[WHAT YOU ARE ASKED TO DO] Count the lines in the material below that contain the string "devices", and reply with the number alone.

[RECORDED INFORMATION]
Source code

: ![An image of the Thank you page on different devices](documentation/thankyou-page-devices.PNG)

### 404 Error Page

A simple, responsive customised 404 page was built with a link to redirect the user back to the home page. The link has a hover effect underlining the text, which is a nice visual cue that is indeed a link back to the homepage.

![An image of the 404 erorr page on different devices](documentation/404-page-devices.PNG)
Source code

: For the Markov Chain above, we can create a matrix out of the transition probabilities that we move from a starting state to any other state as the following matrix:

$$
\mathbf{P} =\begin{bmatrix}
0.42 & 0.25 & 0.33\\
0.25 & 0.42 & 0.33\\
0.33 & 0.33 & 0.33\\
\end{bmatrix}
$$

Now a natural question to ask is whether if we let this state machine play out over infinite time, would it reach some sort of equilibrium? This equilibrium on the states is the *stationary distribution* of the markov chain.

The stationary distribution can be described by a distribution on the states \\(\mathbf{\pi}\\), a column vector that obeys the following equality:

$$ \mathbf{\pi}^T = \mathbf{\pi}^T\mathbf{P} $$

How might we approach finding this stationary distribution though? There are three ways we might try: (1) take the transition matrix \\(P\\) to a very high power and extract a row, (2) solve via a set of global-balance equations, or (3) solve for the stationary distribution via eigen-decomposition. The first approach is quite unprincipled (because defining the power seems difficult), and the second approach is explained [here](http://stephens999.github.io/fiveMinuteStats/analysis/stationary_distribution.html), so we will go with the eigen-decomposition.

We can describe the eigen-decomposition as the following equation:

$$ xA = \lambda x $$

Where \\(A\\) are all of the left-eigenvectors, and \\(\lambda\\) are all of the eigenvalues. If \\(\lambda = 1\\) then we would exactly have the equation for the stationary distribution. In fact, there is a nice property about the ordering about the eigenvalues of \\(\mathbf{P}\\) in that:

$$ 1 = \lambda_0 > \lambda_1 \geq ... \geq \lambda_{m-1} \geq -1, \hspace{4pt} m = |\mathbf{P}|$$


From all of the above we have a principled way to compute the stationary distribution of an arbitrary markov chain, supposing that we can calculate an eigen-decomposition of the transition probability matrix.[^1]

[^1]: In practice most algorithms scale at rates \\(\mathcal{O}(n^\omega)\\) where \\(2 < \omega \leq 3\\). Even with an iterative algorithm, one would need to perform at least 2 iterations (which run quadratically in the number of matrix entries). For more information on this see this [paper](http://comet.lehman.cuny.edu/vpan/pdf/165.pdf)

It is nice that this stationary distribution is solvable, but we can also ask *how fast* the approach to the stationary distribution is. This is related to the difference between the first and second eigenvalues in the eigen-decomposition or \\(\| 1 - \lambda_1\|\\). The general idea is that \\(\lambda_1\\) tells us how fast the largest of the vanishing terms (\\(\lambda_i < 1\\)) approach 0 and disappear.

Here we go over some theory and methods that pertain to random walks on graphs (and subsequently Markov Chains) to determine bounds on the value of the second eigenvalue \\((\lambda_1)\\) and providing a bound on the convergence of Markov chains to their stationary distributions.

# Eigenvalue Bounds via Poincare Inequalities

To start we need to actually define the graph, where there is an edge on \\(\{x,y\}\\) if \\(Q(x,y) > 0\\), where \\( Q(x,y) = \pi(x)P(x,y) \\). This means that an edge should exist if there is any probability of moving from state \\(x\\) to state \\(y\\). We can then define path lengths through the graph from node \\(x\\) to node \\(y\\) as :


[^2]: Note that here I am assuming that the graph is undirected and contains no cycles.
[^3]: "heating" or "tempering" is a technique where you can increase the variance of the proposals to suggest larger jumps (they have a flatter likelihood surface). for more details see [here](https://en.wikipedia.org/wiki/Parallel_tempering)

[RESPONSE BELOW] 2